WHAT YOU NEED TO DO> Rewrite the listing below, replacing "chart" with "graph" and leaving everything else unchanged. Omit the pictures from your answer.
WORKING DATA: Begin
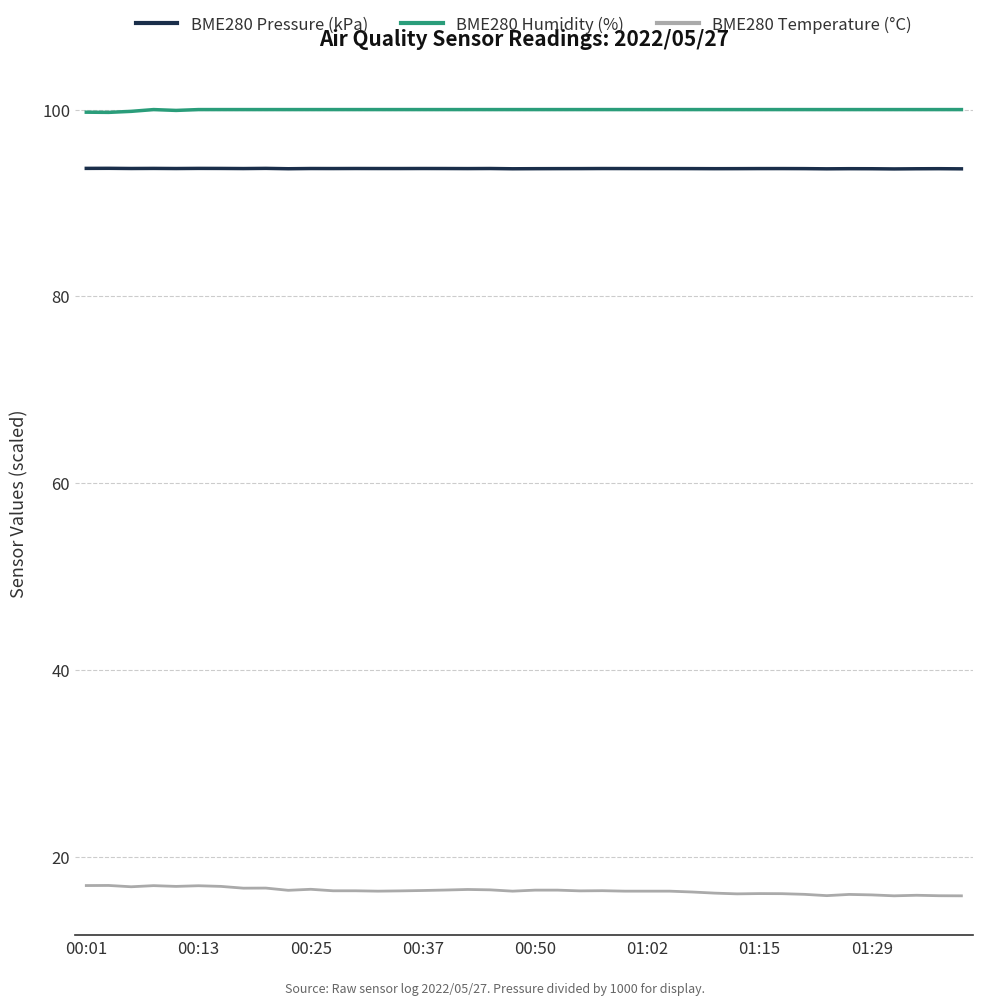

Rank the series by their maximum value, from lowest to highest.

BME280 Temperature (°C), BME280 Pressure (kPa), BME280 Humidity (%)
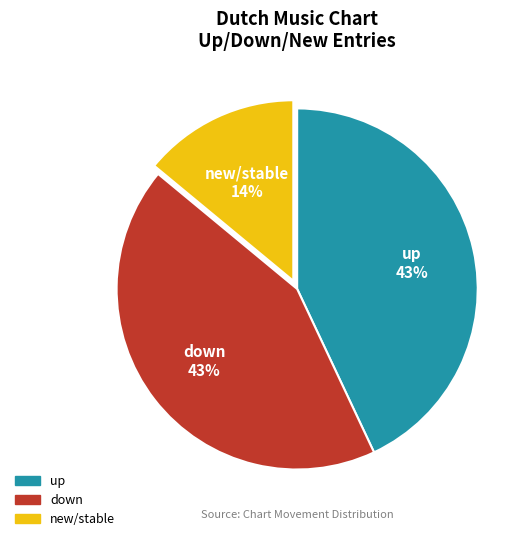

Does up account for over 50% of the chart?

No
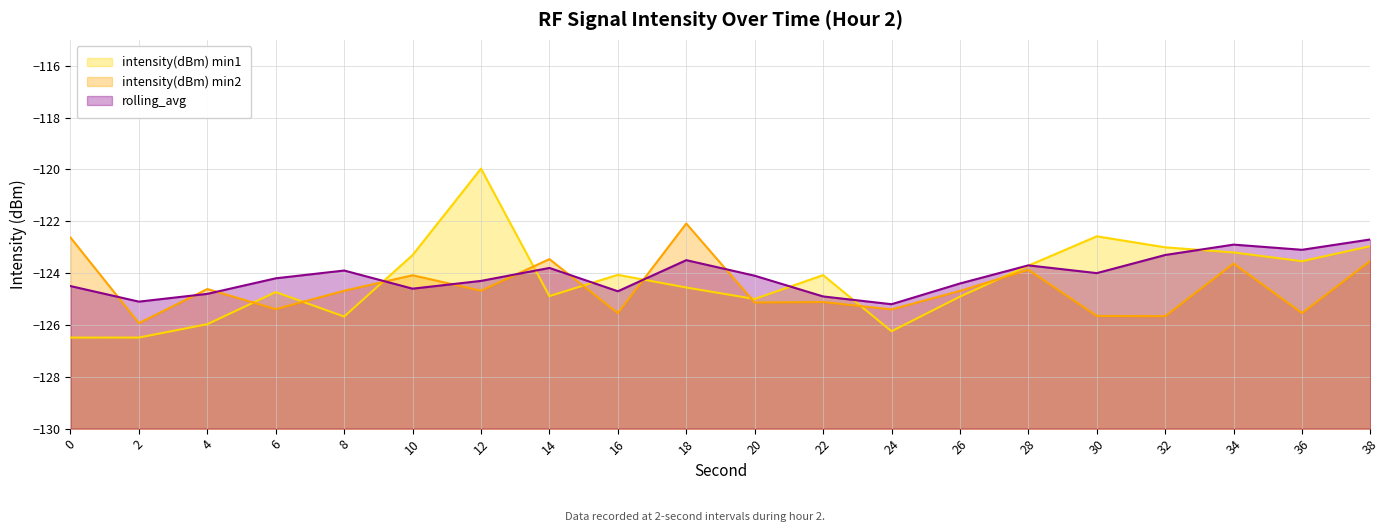

What is the smallest value displayed?

-126.5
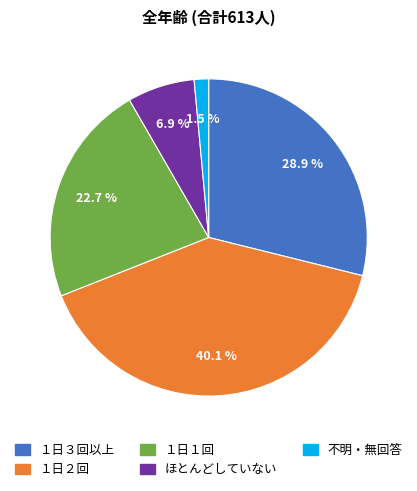

How much of the chart is everything except １日３回以上?

71.1%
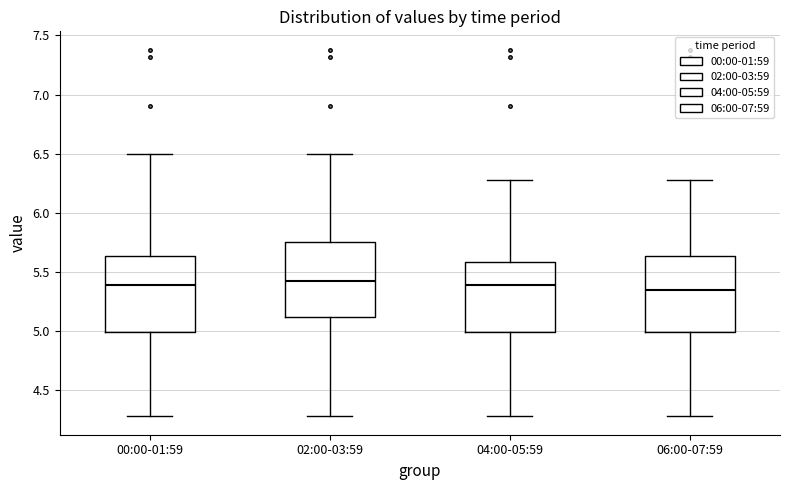

Where is the upper edge of the box for 02:00-03:59 on the y-axis? The values are not printed on the chart, so give them approximately, as read against the axis.

5.75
WORKING DATA: End
ANSWER FOR THIS EXERCISE>
Rank the series by their maximum value, from lowest to highest.

BME280 Temperature (°C), BME280 Pressure (kPa), BME280 Humidity (%)

Does up account for over 50% of the graph?

No

What is the smallest value displayed?

-126.5

How much of the graph is everything except １日３回以上?

71.1%

Where is the upper edge of the box for 02:00-03:59 on the y-axis? The values are not printed on the graph, so give them approximately, as read against the axis.

5.75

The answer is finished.